Tant pis pour la villa Médicis, qu’il abandonne après moins d’un an de brillant directorat, tant mieux pour l’ensemble de la profession intellectuelle et artistique. Dire que le nouveau ministre de la Culture est un homme de culture et un homme de talent ne suffit pas : c’est un véritable créateur, ce qui n’était plus arrivé depuis Malraux. Il y a cinq ans, il publiait, sous le titre de La Mauvaise vie, une sorte d’autobiographie. De ce personnage que sa carrière brillante dans les médias semblait avoir fixé dans le rôle léger et superficiel de maître Jacques à paillettes et chouchou du grand public, on avait la révélation qu’il appartenait à cette race de grands saturniens mélancoliques où la littérature depuis la nuit des temps recrute ses plus fidèles serviteurs. Servi par une écriture serrée, contrôlée, souvent savoureuse, toujours juste et d’une complexité sans chichis, le livre est à la fois cru et pudique, hardi et secret, tout en soupirs, en murmures, en larmes contenues. De quoi s’agit-il ? D’avouer que depuis l’enfance on n’a aimé que les garçons, à l’époque où il n’était pas facile, pour le fils d’un milieu bourgeois, de se découvrir une sorte de paria sexuel. Si au moins on avait eu le bonheur d’être aimé en retour ! Mais non : cette chance n’a jamais échu à Frédéric Mitterrand. Il a toujours vécu, disait-il, dans le déchirement de l’amour impossible. Voilà, c’était dit, et il fallait un énorme courage pour défier aussi ouvertement le préjugé. Même si on a des réserves sur la politique et les méthodes de l’actuel président de la République française, on ne peut que saluer la décision qui élève aux plus hautes fonctions de l’État un marginal aussi affranchi des conventions.

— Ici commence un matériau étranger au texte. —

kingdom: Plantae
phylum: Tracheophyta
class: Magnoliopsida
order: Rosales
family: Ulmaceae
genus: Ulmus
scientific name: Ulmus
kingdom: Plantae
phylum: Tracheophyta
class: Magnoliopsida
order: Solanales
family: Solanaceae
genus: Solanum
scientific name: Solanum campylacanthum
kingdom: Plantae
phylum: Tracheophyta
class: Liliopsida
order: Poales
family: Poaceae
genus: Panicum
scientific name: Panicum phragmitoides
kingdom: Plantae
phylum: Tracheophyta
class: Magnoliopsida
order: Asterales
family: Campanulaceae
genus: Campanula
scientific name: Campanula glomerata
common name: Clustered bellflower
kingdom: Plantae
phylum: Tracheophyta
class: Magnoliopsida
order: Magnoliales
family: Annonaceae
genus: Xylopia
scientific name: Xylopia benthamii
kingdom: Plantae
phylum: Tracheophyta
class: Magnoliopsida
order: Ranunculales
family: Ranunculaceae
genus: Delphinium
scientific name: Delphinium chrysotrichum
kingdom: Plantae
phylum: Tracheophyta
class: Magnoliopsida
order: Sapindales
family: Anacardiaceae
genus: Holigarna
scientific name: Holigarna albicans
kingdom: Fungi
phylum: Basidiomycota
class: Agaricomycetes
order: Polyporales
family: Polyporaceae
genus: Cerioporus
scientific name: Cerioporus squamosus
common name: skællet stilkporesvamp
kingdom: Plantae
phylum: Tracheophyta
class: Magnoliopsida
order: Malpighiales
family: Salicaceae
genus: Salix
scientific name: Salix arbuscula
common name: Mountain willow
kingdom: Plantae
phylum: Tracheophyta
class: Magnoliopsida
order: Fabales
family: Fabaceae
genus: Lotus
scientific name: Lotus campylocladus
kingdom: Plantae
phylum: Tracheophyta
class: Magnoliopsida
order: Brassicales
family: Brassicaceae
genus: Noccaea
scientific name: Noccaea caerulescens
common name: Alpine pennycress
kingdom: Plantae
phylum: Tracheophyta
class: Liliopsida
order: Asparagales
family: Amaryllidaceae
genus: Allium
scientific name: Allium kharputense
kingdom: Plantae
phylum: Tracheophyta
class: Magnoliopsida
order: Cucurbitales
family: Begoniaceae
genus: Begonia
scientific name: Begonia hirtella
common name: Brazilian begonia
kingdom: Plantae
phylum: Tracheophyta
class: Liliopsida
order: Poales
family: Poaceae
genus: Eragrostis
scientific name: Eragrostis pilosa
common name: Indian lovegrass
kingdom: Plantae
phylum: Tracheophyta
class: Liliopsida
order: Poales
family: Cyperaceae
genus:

Membre du jury littéraire Médicis, dont la fonction est de couronner les nouveaux talents, Frédéric Mitterrand est un lecteur passionné et sagace, excellent découvreur. Il est l’auteur également de très beaux films. J’aime en particulier le reportage qu’il a réalisé sur les dernières années de Tolstoï. Il a relu les journaux que le mari et la femme tenaient parallèlement : quarante-huit ans de vie conjugale, quarante-huit ans d’amour/haine ! Deux comédiens lisent en alternance certaines pages de ces journaux, documents d’archives à l’appui. Le résultat est prodigieux : on voit le vieux comte professer le détachement et la pauvreté, pendant que son épouse lui reproche âprement ses goûts et ses habitudes de luxe. Jamais, je crois, on n’était entré dans l’intimité d’un grand écrivain avec le sentiment de toucher d’aussi près les contradictions du génie.

J’insiste à dessein sur les aptitudes créatrices du ministre. D’autres ont dit ou diront ses qualités personnelles, son charme, sa drôlerie. Je place au-dessus de tout ce pouvoir, véritablement sacré, d’insuffler l’esprit dans des formes nouvelles.